● **EXERCISE**:
What is needed is a copy of each line in the listing below that contains "Ontdek".

● **SUPPLIED MATERIAL**:
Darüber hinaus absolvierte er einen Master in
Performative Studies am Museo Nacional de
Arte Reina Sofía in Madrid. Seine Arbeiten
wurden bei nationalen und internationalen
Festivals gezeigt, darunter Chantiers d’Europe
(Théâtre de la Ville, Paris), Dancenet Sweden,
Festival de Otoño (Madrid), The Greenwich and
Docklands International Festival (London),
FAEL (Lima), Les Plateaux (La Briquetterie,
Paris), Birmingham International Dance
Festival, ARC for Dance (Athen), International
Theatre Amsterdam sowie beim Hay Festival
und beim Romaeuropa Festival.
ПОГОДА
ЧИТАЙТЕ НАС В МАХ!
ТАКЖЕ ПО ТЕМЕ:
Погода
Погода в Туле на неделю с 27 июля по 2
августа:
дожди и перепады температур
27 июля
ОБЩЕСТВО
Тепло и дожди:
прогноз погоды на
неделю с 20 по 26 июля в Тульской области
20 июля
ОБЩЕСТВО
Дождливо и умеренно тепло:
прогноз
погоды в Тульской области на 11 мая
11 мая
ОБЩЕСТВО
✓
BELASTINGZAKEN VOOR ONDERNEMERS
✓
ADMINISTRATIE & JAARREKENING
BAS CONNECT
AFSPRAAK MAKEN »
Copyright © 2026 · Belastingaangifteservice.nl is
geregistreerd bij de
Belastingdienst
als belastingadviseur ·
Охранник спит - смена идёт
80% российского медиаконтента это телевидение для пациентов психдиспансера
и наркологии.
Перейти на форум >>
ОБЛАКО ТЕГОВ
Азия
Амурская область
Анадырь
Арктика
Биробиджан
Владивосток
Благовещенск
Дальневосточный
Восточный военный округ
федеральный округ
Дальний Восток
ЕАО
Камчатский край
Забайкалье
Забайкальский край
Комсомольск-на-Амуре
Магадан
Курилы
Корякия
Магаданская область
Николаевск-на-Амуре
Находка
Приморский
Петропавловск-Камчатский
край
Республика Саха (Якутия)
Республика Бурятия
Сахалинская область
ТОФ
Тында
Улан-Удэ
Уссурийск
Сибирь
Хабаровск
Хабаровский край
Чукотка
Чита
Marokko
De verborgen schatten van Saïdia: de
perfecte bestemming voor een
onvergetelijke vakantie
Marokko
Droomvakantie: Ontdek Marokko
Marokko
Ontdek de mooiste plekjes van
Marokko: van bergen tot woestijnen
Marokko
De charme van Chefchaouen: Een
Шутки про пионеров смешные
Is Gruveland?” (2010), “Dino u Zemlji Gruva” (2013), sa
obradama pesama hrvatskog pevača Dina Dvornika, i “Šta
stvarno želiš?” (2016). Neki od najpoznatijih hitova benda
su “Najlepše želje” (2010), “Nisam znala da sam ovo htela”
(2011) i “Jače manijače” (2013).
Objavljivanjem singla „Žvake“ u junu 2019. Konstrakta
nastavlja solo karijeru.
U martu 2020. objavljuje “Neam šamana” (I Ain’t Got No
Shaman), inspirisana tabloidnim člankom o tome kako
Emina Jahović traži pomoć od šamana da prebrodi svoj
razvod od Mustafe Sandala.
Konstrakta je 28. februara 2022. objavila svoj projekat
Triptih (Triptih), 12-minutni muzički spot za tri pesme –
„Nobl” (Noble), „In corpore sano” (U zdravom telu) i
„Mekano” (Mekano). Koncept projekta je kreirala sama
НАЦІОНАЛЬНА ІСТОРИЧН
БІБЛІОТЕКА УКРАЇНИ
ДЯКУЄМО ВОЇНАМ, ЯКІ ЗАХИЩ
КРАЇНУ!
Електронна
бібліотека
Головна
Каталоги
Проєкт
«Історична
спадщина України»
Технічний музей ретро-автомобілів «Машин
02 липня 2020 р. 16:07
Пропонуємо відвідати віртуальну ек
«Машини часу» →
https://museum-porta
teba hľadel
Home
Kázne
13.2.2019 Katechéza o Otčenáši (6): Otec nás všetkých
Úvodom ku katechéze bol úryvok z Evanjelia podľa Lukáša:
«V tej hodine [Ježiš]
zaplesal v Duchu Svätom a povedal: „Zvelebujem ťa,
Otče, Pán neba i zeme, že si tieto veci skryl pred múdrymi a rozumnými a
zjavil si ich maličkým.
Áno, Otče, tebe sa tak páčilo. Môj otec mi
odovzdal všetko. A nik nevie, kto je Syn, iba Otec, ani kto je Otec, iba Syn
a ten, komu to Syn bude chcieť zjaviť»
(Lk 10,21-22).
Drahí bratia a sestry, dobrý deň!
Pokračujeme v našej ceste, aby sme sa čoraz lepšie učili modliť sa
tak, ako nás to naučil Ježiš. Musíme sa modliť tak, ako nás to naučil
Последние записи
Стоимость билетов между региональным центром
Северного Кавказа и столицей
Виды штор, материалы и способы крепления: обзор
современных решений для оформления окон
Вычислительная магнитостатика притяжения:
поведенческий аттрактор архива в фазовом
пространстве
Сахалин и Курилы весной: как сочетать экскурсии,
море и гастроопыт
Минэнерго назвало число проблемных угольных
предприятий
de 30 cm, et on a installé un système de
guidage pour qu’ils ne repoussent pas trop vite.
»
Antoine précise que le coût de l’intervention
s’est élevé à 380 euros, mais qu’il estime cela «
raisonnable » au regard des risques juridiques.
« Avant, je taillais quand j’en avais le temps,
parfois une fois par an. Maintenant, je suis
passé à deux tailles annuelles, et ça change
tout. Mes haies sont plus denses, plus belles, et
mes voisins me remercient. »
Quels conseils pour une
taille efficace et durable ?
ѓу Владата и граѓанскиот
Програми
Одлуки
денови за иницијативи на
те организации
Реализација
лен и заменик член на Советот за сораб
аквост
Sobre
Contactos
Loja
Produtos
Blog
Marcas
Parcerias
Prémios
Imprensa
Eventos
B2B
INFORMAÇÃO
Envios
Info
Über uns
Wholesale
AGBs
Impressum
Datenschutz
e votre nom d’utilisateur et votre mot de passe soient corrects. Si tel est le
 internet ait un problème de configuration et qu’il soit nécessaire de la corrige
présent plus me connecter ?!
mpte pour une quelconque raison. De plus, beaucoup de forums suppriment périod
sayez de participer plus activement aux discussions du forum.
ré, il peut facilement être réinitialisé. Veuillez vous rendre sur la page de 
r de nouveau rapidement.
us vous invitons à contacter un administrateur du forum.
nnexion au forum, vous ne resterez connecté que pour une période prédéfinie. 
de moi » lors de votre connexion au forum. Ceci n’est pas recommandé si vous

● **TASK SOLUTION**:
Droomvakantie: Ontdek Marokko
Ontdek de mooiste plekjes van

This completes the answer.